There is a thread like this in VIP already. I threatened all of you I believe if anyone spoiled anything for me last season since I don't watch until Thursday. I added a disclaimer to the title for anyone else. Be glad I watched that episode last night instead of waiting until Thursday or I'd be hella pissed!


----------



## EL CUCO (Jul 25, 2011)

:rofl: too funny!!!


----------



## Blue_Nose_Bella (Jan 16, 2011)

pitbullmamanatl said:


> There is a thread like this in VIP already. I threatened all of you I believe if anyone spoiled anything for me last season since I don't watch until Thursday. I added a disclaimer to the title for anyone else. Be glad I watched that episode last night instead of waiting until Thursday or I'd be hella pissed!
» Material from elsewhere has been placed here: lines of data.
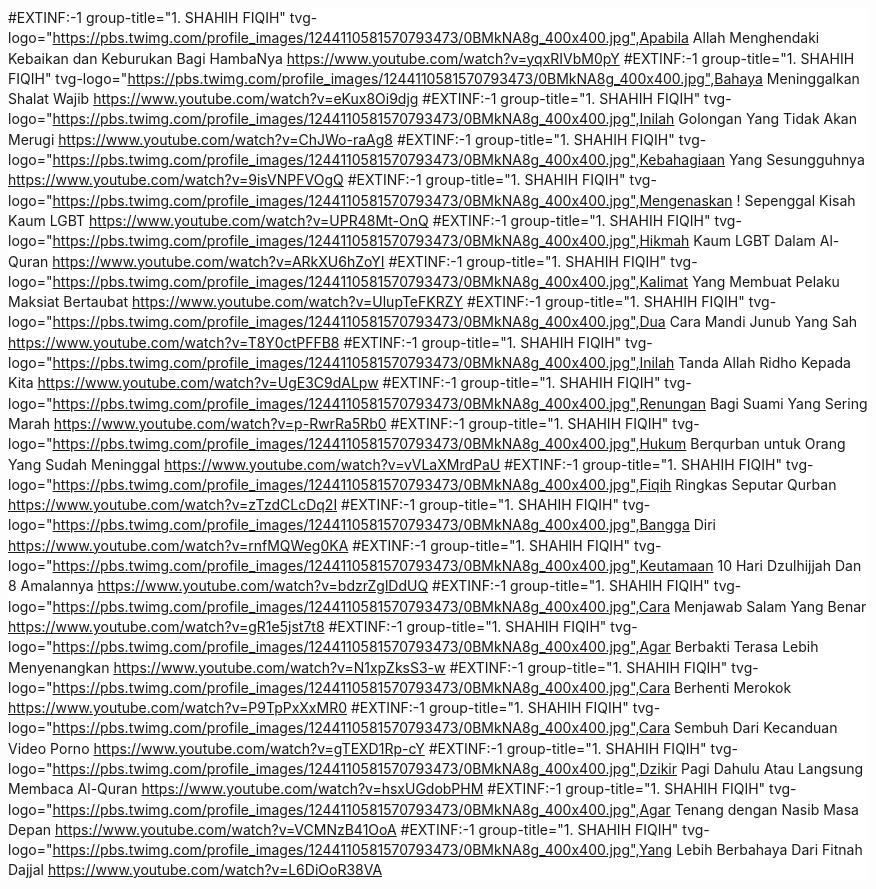 #EXTINF:-1 group-title="1. SHAHIH FIQIH" tvg-logo="https://pbs.twimg.com/profile_images/1244110581570793473/0BMkNA8g_400x400.jpg",Apabila Allah Menghendaki Kebaikan dan Keburukan Bagi HambaNya
https://www.youtube.com/watch?v=yqxRIVbM0pY
#EXTINF:-1 group-title="1. SHAHIH FIQIH" tvg-logo="https://pbs.twimg.com/profile_images/1244110581570793473/0BMkNA8g_400x400.jpg",Bahaya Meninggalkan Shalat Wajib 
https://www.youtube.com/watch?v=eKux8Oi9djg
#EXTINF:-1 group-title="1. SHAHIH FIQIH" tvg-logo="https://pbs.twimg.com/profile_images/1244110581570793473/0BMkNA8g_400x400.jpg",Inilah Golongan Yang Tidak Akan Merugi 
https://www.youtube.com/watch?v=ChJWo-raAg8
#EXTINF:-1 group-title="1. SHAHIH FIQIH" tvg-logo="https://pbs.twimg.com/profile_images/1244110581570793473/0BMkNA8g_400x400.jpg",Kebahagiaan Yang Sesungguhnya
https://www.youtube.com/watch?v=9isVNPFVOgQ
#EXTINF:-1 group-title="1. SHAHIH FIQIH" tvg-logo="https://pbs.twimg.com/profile_images/1244110581570793473/0BMkNA8g_400x400.jpg",Mengenaskan ! Sepenggal Kisah Kaum LGBT
https://www.youtube.com/watch?v=UPR48Mt-OnQ
#EXTINF:-1 group-title="1. SHAHIH FIQIH" tvg-logo="https://pbs.twimg.com/profile_images/1244110581570793473/0BMkNA8g_400x400.jpg",Hikmah Kaum LGBT Dalam Al-Quran 
https://www.youtube.com/watch?v=ARkXU6hZoYI
#EXTINF:-1 group-title="1. SHAHIH FIQIH" tvg-logo="https://pbs.twimg.com/profile_images/1244110581570793473/0BMkNA8g_400x400.jpg",Kalimat Yang Membuat Pelaku Maksiat Bertaubat
https://www.youtube.com/watch?v=UlupTeFKRZY
#EXTINF:-1 group-title="1. SHAHIH FIQIH" tvg-logo="https://pbs.twimg.com/profile_images/1244110581570793473/0BMkNA8g_400x400.jpg",Dua Cara Mandi Junub Yang Sah 
https://www.youtube.com/watch?v=T8Y0ctPFFB8
#EXTINF:-1 group-title="1. SHAHIH FIQIH" tvg-logo="https://pbs.twimg.com/profile_images/1244110581570793473/0BMkNA8g_400x400.jpg",Inilah Tanda Allah Ridho Kepada Kita 
https://www.youtube.com/watch?v=UgE3C9dALpw
#EXTINF:-1 group-title="1. SHAHIH FIQIH" tvg-logo="https://pbs.twimg.com/profile_images/1244110581570793473/0BMkNA8g_400x400.jpg",Renungan Bagi Suami Yang Sering Marah 
https://www.youtube.com/watch?v=p-RwrRa5Rb0
#EXTINF:-1 group-title="1. SHAHIH FIQIH" tvg-logo="https://pbs.twimg.com/profile_images/1244110581570793473/0BMkNA8g_400x400.jpg",Hukum Berqurban untuk Orang Yang Sudah Meninggal
https://www.youtube.com/watch?v=vVLaXMrdPaU
#EXTINF:-1 group-title="1. SHAHIH FIQIH" tvg-logo="https://pbs.twimg.com/profile_images/1244110581570793473/0BMkNA8g_400x400.jpg",Fiqih Ringkas Seputar Qurban 
https://www.youtube.com/watch?v=zTzdCLcDq2I
#EXTINF:-1 group-title="1. SHAHIH FIQIH" tvg-logo="https://pbs.twimg.com/profile_images/1244110581570793473/0BMkNA8g_400x400.jpg",Bangga Diri 
https://www.youtube.com/watch?v=rnfMQWeg0KA
#EXTINF:-1 group-title="1. SHAHIH FIQIH" tvg-logo="https://pbs.twimg.com/profile_images/1244110581570793473/0BMkNA8g_400x400.jpg",Keutamaan 10 Hari Dzulhijjah Dan 8 Amalannya
https://www.youtube.com/watch?v=bdzrZglDdUQ
#EXTINF:-1 group-title="1. SHAHIH FIQIH" tvg-logo="https://pbs.twimg.com/profile_images/1244110581570793473/0BMkNA8g_400x400.jpg",Cara Menjawab Salam Yang Benar
https://www.youtube.com/watch?v=gR1e5jst7t8
#EXTINF:-1 group-title="1. SHAHIH FIQIH" tvg-logo="https://pbs.twimg.com/profile_images/1244110581570793473/0BMkNA8g_400x400.jpg",Agar Berbakti Terasa Lebih Menyenangkan
https://www.youtube.com/watch?v=N1xpZksS3-w
#EXTINF:-1 group-title="1. SHAHIH FIQIH" tvg-logo="https://pbs.twimg.com/profile_images/1244110581570793473/0BMkNA8g_400x400.jpg",Cara Berhenti Merokok 
https://www.youtube.com/watch?v=P9TpPxXxMR0
#EXTINF:-1 group-title="1. SHAHIH FIQIH" tvg-logo="https://pbs.twimg.com/profile_images/1244110581570793473/0BMkNA8g_400x400.jpg",Cara Sembuh Dari Kecanduan Video Porno
https://www.youtube.com/watch?v=gTEXD1Rp-cY
#EXTINF:-1 group-title="1. SHAHIH FIQIH" tvg-logo="https://pbs.twimg.com/profile_images/1244110581570793473/0BMkNA8g_400x400.jpg",Dzikir Pagi Dahulu Atau Langsung Membaca Al-Quran
https://www.youtube.com/watch?v=hsxUGdobPHM
#EXTINF:-1 group-title="1. SHAHIH FIQIH" tvg-logo="https://pbs.twimg.com/profile_images/1244110581570793473/0BMkNA8g_400x400.jpg",Agar Tenang dengan Nasib Masa Depan
https://www.youtube.com/watch?v=VCMNzB41OoA
#EXTINF:-1 group-title="1. SHAHIH FIQIH" tvg-logo="https://pbs.twimg.com/profile_images/1244110581570793473/0BMkNA8g_400x400.jpg",Yang Lebih Berbahaya Dari Fitnah Dajjal
https://www.youtube.com/watch?v=L6DiOoR38VA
LOL! Thanks for fixing the title to the thread Lauren!!! LOL! I put a warning in the bold red letters at the top of the thread because I already got yelled at by Amy aka Ames LOL! Ooops :stick:


----------



## SouthernMystery (Feb 20, 2011)

Is there anyway that you can watch all the episodes youve missed during the second season online WITHOUT paying for it? Because I don't want to pay for it online nor do I want to wait until it comes out on DVD.


----------



## ames (Jun 6, 2010)

The Walking Dead | Fast Pass TV

Each episode has a bunch loaded so find one that works with your computer. You can upgrade but there is usually watch a few hour at a time limit so you cant do marathons for free.


----------